L'eau du robinet, très contrôlée, n'est pas un vecteur de consommation très élevée en nitrates. En cas de doute, on peut obtenir des données précises sur la qualité de l'eau auprès du Ministère de la santé et de la prévention ou encore contacter sa mairie pour connaître les derniers contrôles sanitaires de l'eau dans sa commune. Mais les eaux minérales, fortement recommandées par les pédiatres pour les nourrissons, permettent de réduire encore les apports en nitrates avec un étiquetage assurant au consommateur la certitude des teneurs.
La vitamine C est la reine des anti-oxydants. Elle permet de limiter la formation dans l'organisme de nitrosamines. Mangues, litchis, tomates, kiwis, fraises... Il y a largement de quoi satisfaire toutes les papilles. Mais attention, la vitamine C ne pourra pas faire de miracle en cas de consommation irraisonnée de salaisons.

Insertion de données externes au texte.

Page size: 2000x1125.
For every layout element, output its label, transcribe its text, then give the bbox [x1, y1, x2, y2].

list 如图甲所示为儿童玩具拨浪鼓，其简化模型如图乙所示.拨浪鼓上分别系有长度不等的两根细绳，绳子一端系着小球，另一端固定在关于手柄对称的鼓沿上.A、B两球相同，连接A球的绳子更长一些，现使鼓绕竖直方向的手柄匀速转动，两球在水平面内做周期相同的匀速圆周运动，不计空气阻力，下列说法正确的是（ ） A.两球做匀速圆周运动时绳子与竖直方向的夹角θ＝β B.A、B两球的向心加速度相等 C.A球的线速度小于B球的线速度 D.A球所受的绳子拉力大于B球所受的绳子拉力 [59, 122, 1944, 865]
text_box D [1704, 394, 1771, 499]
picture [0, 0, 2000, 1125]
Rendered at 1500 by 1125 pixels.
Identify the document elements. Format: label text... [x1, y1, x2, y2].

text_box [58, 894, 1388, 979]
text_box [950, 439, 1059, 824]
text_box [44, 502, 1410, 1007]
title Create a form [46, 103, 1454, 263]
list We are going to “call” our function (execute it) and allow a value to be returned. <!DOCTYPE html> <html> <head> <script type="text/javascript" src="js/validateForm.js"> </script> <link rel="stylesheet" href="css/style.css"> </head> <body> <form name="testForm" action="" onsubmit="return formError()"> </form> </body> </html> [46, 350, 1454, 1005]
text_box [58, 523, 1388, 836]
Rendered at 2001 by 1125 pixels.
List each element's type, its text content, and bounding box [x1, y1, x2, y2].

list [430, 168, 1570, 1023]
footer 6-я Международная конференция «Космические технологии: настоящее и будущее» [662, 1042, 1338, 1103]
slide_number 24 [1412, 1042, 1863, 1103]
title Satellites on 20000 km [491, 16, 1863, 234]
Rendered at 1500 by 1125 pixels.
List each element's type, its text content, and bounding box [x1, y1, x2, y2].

(1) Un sel nitrité est un mélange de sel de cuisine et de nitrite de sodium (ce dernier n'étant jamais utilisé seul).
(2) Le nitrate est un dérivé de l'azote utilisé pour accélérer la fabrication des charcuteries et fixer leur couleur rouge.
(3) Le nitrite, lui aussi dérivé de l'azote, donne des résultats plus rapides que le nitrate (le plus employé est le nitrite de sodium).
(4) Le botulisme est une maladie grave, mais rare. Ses symptômes variés (vision double ou/et brouillée, difficulté d'élocution, difficulté à avaler, faiblesse musculaire...) sont tous liés à une paralysie musculaire causée par une toxine très puissante produite par la bactérie Clostridium botulinum. Celle-ci se développe principalement avec une viande mal conservée et les charcuteries restent un vecteur potentiellement très contaminant.
(5) PLoS Med. 2023 Jan 7;20(1):e1004149.